Metabolic pathway analysis of S. pneumoniae: an in silico approach towards drug-design.

The emergence of multidrug resistant varieties of Streptococcus pneumoniae (S. pneumoniae) has led to a search for novel drug targets. An in silico comparative analysis of metabolic pathways of the host Homo sapiens (H. sapiens) and the pathogen S. pneumoniae have been performed. Enzymes from the biochemical pathways of S. pneumoniae from the KEGG metabolic pathway database were compared with proteins from the host H. sapiens, by performing a BLASTp search against the non-redundant database restricted to the H. sapiens subset.
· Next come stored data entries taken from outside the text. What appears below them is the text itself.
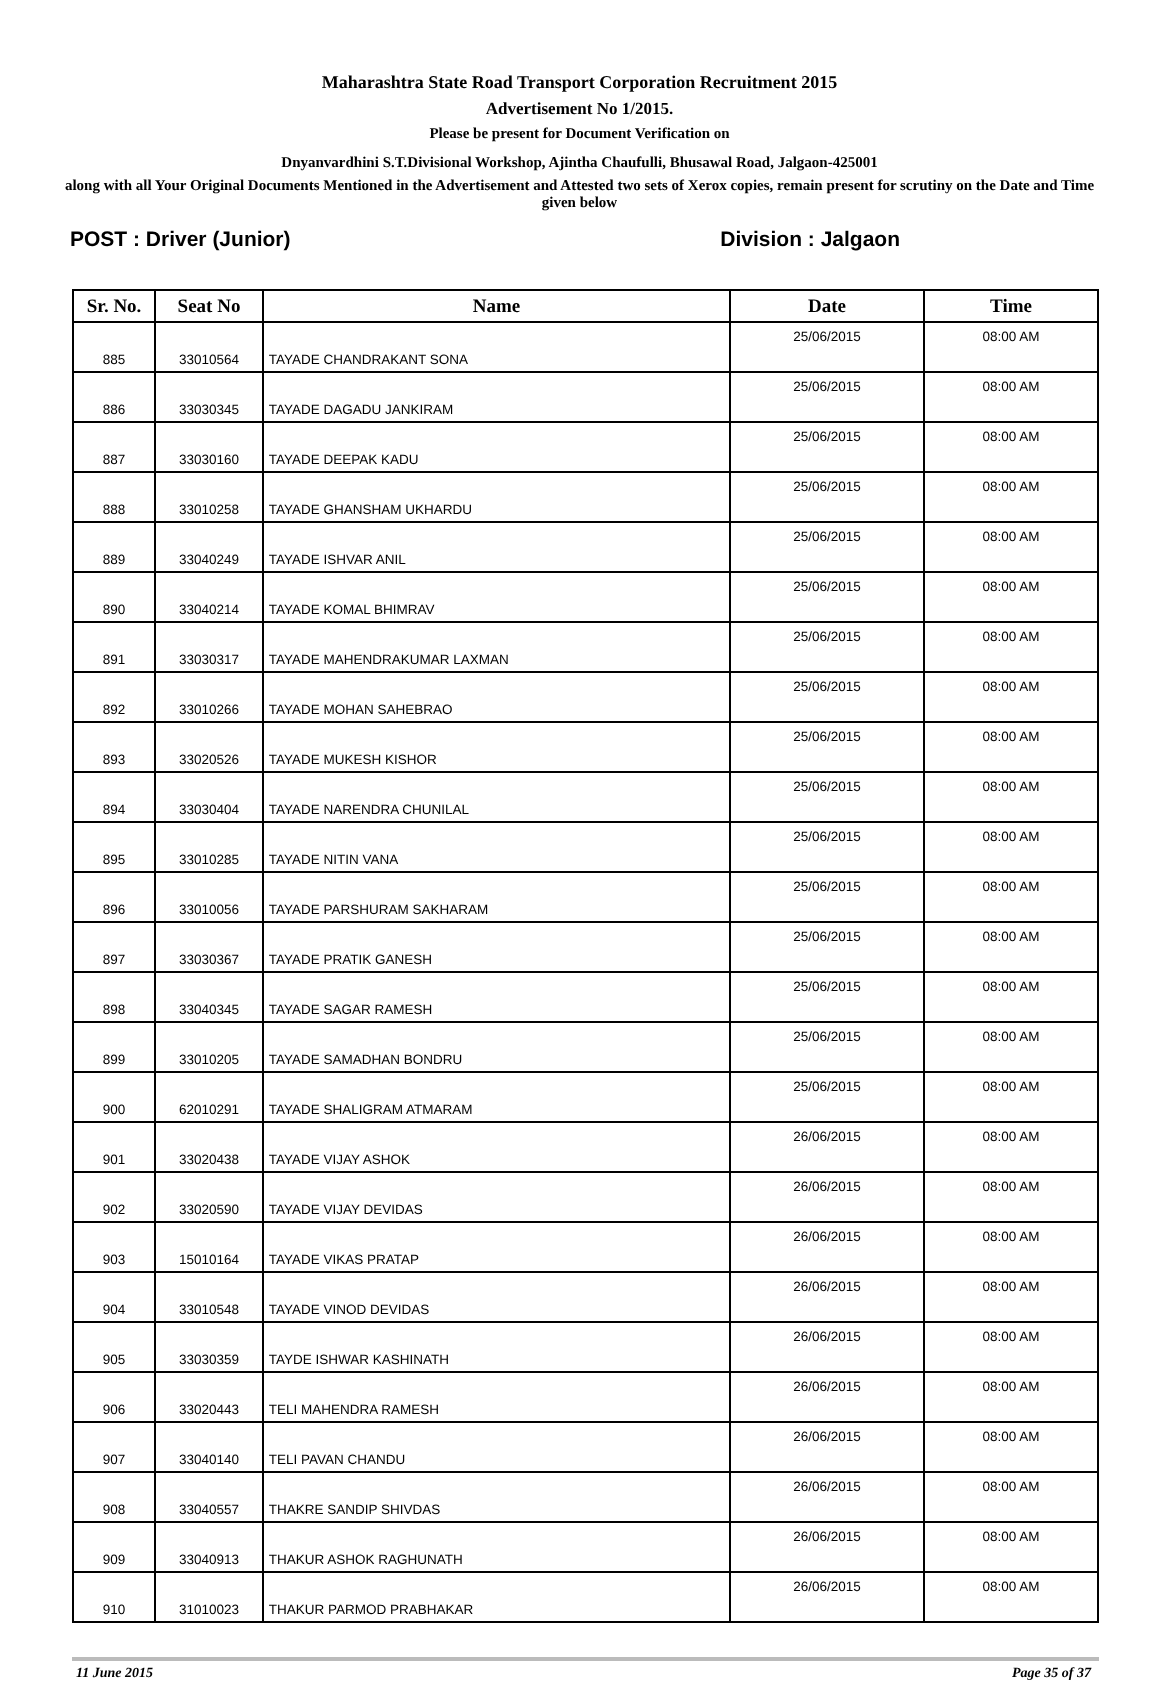Maharashtra State Road Transport Corporation Recruitment 2015
Advertisement No 1/2015.
Please be present for Document Verification on
Dnyanvardhini S.T.Divisional Workshop, Ajintha Chaufulli, Bhusawal Road, Jalgaon-425001
along with all Your Original Documents Mentioned in the Advertisement and Attested two sets of Xerox copies, remain present for scrutiny on the Date and Time given below
POST : Driver (Junior) Division : Jalgaon
| Sr. No. | Seat No | Name | Date | Time |
| --- | --- | --- | --- | --- |
| 885 | 33010564 | TAYADE CHANDRAKANT SONA | 25/06/2015 | 08:00 AM |
| 886 | 33030345 | TAYADE DAGADU JANKIRAM | 25/06/2015 | 08:00 AM |
| 887 | 33030160 | TAYADE DEEPAK KADU | 25/06/2015 | 08:00 AM |
| 888 | 33010258 | TAYADE GHANSHAM UKHARDU | 25/06/2015 | 08:00 AM |
| 889 | 33040249 | TAYADE ISHVAR ANIL | 25/06/2015 | 08:00 AM |
| 890 | 33040214 | TAYADE KOMAL BHIMRAV | 25/06/2015 | 08:00 AM |
| 891 | 33030317 | TAYADE MAHENDRAKUMAR LAXMAN | 25/06/2015 | 08:00 AM |
| 892 | 33010266 | TAYADE MOHAN SAHEBRAO | 25/06/2015 | 08:00 AM |
| 893 | 33020526 | TAYADE MUKESH KISHOR | 25/06/2015 | 08:00 AM |
| 894 | 33030404 | TAYADE NARENDRA CHUNILAL | 25/06/2015 | 08:00 AM |
| 895 | 33010285 | TAYADE NITIN VANA | 25/06/2015 | 08:00 AM |
| 896 | 33010056 | TAYADE PARSHURAM SAKHARAM | 25/06/2015 | 08:00 AM |
| 897 | 33030367 | TAYADE PRATIK GANESH | 25/06/2015 | 08:00 AM |
| 898 | 33040345 | TAYADE SAGAR RAMESH | 25/06/2015 | 08:00 AM |
| 899 | 33010205 | TAYADE SAMADHAN BONDRU | 25/06/2015 | 08:00 AM |
| 900 | 62010291 | TAYADE SHALIGRAM ATMARAM | 25/06/2015 | 08:00 AM |
| 901 | 33020438 | TAYADE VIJAY ASHOK | 26/06/2015 | 08:00 AM |
| 902 | 33020590 | TAYADE VIJAY DEVIDAS | 26/06/2015 | 08:00 AM |
| 903 | 15010164 | TAYADE VIKAS PRATAP | 26/06/2015 | 08:00 AM |
| 904 | 33010548 | TAYADE VINOD DEVIDAS | 26/06/2015 | 08:00 AM |
| 905 | 33030359 | TAYDE ISHWAR KASHINATH | 26/06/2015 | 08:00 AM |
| 906 | 33020443 | TELI MAHENDRA RAMESH | 26/06/2015 | 08:00 AM |
| 907 | 33040140 | TELI PAVAN CHANDU | 26/06/2015 | 08:00 AM |
| 908 | 33040557 | THAKRE SANDIP SHIVDAS | 26/06/2015 | 08:00 AM |
| 909 | 33040913 | THAKUR ASHOK RAGHUNATH | 26/06/2015 | 08:00 AM |
| 910 | 31010023 | THAKUR PARMOD PRABHAKAR | 26/06/2015 | 08:00 AM |
11 June 2015 Page 35 of 37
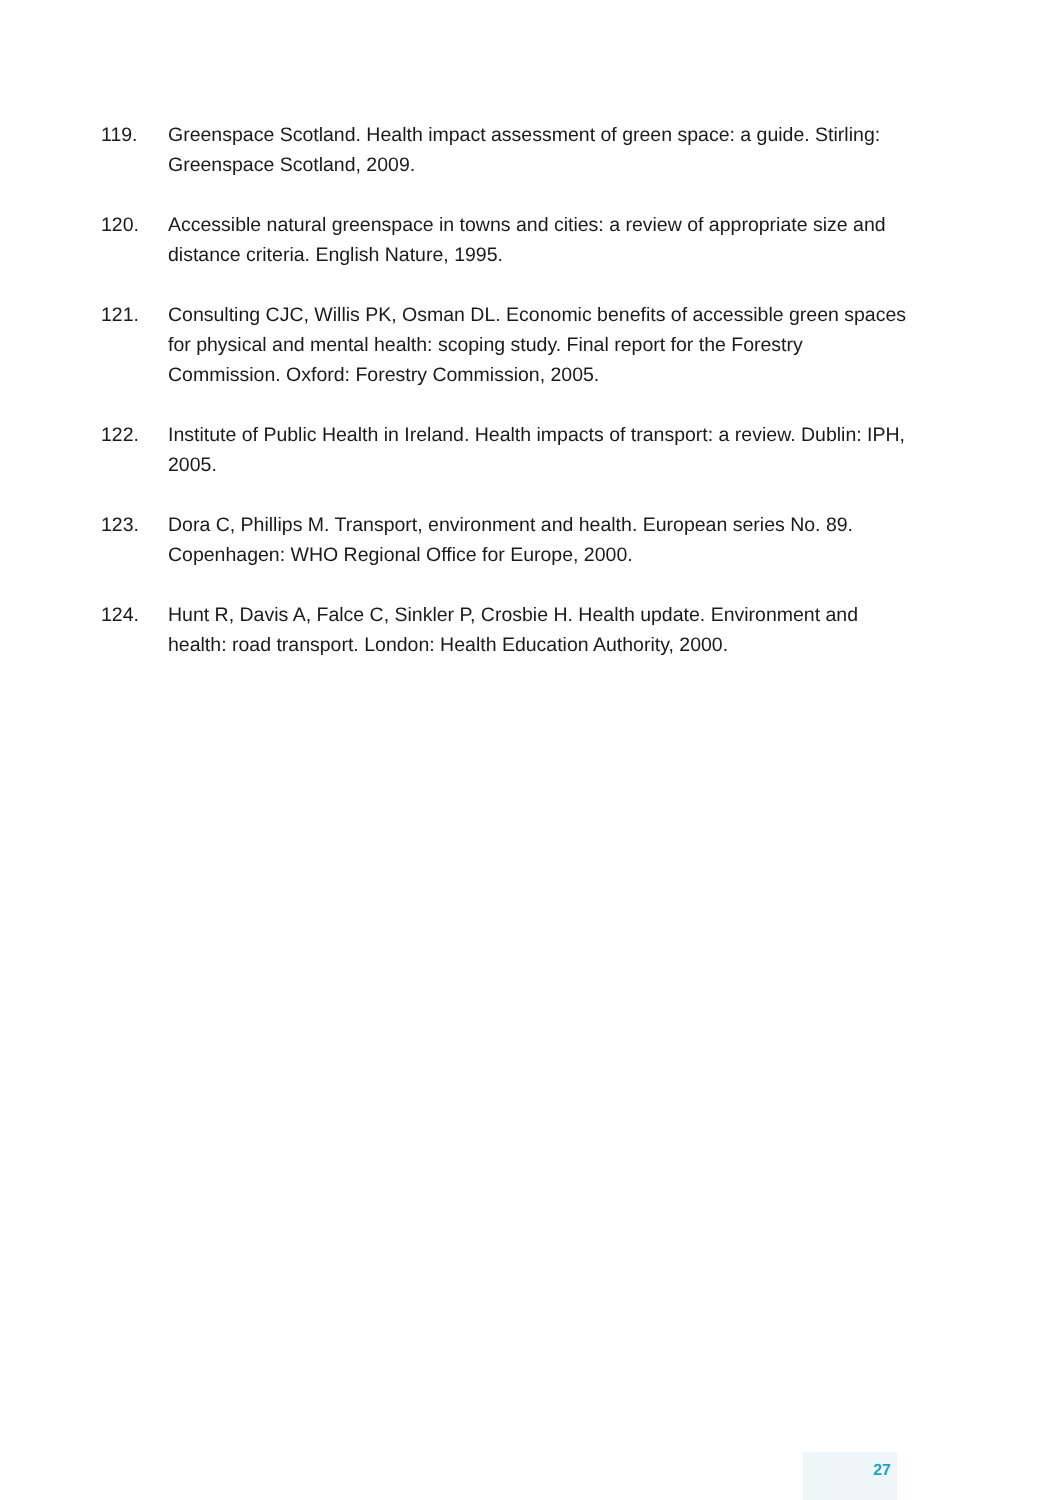119. Greenspace Scotland. Health impact assessment of green space: a guide. Stirling: Greenspace Scotland, 2009.
120. Accessible natural greenspace in towns and cities: a review of appropriate size and distance criteria. English Nature, 1995.
121. Consulting CJC, Willis PK, Osman DL. Economic benefits of accessible green spaces for physical and mental health: scoping study. Final report for the Forestry Commission. Oxford: Forestry Commission, 2005.
122. Institute of Public Health in Ireland. Health impacts of transport: a review. Dublin: IPH, 2005.
123. Dora C, Phillips M. Transport, environment and health. European series No. 89. Copenhagen: WHO Regional Office for Europe, 2000.
124. Hunt R, Davis A, Falce C, Sinkler P, Crosbie H. Health update. Environment and health: road transport. London: Health Education Authority, 2000.
27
The e-value threshold cutoff was set to 0.005. Enzymes, which do not show similarity to any of the host proteins, below this threshold, were filtered out as potential drug targets. Five pathways unique to the pathogen S. pneumoniae when compared to the host H. sapiens have been identified. Potential drug targets from these pathways could be useful for the discovery of broad-spectrum drugs. Potential drug targets were also identified from pathways related to lipid metabolism, carbohydrate metabolism, amino acid metabolism, energy metabolism, vitamin and cofactor biosynthetic pathways and nucleotide metabolism. Of the 161 distinct targets identified from these pathways, many are in various stages of progress at the Microbial Genome Database. However, 44 of the targets are new and can be considered for rational drug design. The study was successful in listing out potential drug targets from the S. pneumoniae proteome involved in vital aspects of the pathogen's metabolism, persistence, virulence and cell wall biosynthesis. This systematic evaluation of metabolic pathways of host and pathogen through reliable and conventional bioinformatics approach can be extended to other pathogens of clinical interest.